POTOMAC, Md. (AP) _ Charles Howell III set a course record with a 10-under-par 61 _ including a 28 on his final nine holes at the TPC at Avenel _ and held a three-shot lead Thursday after the first round of the Booz Allen Classic.
On a perfect day with the wind calm and the greens soft and smooth, Howell carded the lowest opening-round score this year on the PGA Tour. It also was the second-lowest overall round of the season.
Howell went birdie-eagle-eagle on the three par-5s and made six putts of 15 feet or longer.
``It was one of those funny days where everything tends to work your way,'' said Howell, who called the round the best of his career. ``The best you can do is get out of the way and let it continue to happen.
``Some people call it a 'zone' or 'flow' or whatever. ... You get that feeling that you can do nothing wrong.''
Scores were low all day. Seventy-six players were under par _ exactly 76 more than broke even in Sunday's brutal final round of the U.S. Open at Shinnecock Hills. Howell finished his Open adventure with an 83.
``I don't reckon I've ever had a 22-shot swing before in two rounds of golf,'' he said.
The super-fast greens at the Open still rate as a sore point for many players, including Howell. He went from 3-over to 16-over on Sunday.
``It got laughable,'' Howell said. ``Since starting to play golf and dreaming to win a major championship, I never ever in my wildest dreams thought a Sunday round teeing off at 2 o'clock was going to turn laughable.
``I thought the USGA did a poor job of setting the golf course up.''
The only downside to Howell's record round Thursday was that there were so few people to witness it. A gallery of exactly 32 fans walked with him down the fairway along No. 8, the hole at which he sank a 20-foot putt to get to 10 under.
Interest is down because most of golf's top players are taking the week off following the Open.
Howell leads 1999 champion Rich Beem and Olin Browne by three strokes. Jeff Sluman is four back.
Howell set the record despite two bogeys in his first six holes. Starting on the back nine, he got to No. 16 before making par. On the front nine, he went birdie-birdie-eagle-birdie-birdie from Nos. 4 through 8, giving him a brief thought of going for the magical 59 with a hole-in-one from the high tee at the ninth.
``It popped into my head,'' Howell said. ``But then you take a look at how small that green is from the top of that hill, and that thought is fleeting.''
Instead, Howell landed 30 feet short of the pin and two-putted for par.
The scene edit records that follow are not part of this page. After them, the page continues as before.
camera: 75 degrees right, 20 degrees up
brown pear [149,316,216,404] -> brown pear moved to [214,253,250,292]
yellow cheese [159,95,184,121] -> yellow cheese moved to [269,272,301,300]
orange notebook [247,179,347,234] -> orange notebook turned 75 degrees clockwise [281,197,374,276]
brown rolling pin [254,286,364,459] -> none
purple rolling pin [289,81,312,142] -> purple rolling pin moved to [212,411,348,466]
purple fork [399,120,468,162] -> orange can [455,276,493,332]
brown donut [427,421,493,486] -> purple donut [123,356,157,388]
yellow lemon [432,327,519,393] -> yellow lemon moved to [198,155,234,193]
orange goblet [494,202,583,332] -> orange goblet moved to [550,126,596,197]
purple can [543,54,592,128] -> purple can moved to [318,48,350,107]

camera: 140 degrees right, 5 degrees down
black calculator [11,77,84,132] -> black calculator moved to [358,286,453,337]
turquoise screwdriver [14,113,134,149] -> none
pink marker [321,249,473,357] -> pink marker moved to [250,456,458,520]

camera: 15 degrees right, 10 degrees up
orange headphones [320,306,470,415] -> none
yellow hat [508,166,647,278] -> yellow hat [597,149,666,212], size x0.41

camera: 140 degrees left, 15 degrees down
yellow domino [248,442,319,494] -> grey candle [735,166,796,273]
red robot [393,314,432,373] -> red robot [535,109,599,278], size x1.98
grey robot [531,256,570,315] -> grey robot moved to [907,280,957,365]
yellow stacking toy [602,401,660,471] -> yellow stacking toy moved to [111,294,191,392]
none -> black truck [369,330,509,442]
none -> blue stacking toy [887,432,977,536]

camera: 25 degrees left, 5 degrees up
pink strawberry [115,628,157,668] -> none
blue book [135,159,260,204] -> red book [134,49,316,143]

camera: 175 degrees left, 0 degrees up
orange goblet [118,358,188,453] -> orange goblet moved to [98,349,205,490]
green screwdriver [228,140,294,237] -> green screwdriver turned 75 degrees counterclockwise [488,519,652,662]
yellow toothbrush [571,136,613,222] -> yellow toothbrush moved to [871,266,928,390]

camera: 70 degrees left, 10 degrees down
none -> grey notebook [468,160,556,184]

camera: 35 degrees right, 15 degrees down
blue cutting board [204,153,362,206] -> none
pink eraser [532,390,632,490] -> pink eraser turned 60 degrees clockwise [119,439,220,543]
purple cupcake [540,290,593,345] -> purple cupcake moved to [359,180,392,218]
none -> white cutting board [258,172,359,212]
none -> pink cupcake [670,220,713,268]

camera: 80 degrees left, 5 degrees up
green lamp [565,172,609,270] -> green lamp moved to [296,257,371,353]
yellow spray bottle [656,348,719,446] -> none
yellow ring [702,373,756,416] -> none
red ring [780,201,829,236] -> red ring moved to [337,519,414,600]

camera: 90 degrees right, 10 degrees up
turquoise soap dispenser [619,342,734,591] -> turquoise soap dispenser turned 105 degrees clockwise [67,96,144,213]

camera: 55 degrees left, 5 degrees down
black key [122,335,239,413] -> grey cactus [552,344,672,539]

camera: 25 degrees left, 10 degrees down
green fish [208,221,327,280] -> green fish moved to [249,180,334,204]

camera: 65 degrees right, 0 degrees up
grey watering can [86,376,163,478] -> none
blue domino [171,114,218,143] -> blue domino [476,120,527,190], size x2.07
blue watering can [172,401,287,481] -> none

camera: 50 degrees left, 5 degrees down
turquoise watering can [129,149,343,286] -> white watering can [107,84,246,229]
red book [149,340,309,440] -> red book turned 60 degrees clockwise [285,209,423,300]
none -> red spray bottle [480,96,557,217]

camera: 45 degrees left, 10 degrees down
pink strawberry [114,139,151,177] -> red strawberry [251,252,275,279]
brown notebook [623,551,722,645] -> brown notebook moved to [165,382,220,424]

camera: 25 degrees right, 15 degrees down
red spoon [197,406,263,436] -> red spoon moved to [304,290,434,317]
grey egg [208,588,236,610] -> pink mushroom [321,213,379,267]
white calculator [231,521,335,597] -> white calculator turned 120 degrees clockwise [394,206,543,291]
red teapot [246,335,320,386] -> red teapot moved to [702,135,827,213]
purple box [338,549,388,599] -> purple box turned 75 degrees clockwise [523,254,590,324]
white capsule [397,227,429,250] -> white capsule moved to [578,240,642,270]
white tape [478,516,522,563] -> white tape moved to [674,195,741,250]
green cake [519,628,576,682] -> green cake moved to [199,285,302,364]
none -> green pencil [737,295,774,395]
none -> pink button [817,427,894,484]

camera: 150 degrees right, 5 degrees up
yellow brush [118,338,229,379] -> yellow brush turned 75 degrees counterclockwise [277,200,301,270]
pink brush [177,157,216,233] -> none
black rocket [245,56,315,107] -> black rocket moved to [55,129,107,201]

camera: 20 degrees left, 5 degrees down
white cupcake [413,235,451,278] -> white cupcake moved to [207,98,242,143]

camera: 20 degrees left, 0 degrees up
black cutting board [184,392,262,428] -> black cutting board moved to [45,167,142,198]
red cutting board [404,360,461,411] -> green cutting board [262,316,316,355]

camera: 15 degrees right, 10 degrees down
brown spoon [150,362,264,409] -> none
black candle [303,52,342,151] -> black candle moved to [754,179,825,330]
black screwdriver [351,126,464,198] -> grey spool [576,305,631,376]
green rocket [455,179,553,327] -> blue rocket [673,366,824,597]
Howell's round is one shot better than David Duval's year-old course record. The 28 over nine holes tops the mark of 29 shared by Brad Bryant (1991) and Jay Williamson (2000).
Howell's round came late in the day, eclipsing the morning show put on by Beem, who rekindled old memories with a 64. Beem shot a 30 on the front nine and flirted with the course record before two-putting from 3 feet to bogey the final hole.
``This course is in perfect shape. It's in the same exact conditions when I won here in '99,'' Beem said. ``The rough is not overly thick, but the greens are dynamite.''
Avenel is Beem's charm course. He became one of the most obscure winners in PGA Tour history when he won here five years ago, a weekend he remembers just as fondly as his PGA championship in 2002.
This year's tournament has come just in time. Beem hasn't had a top-30 finish this year and has missed nine of 15 cuts, although he did shoot a 64 last month at the St. Jude Classic.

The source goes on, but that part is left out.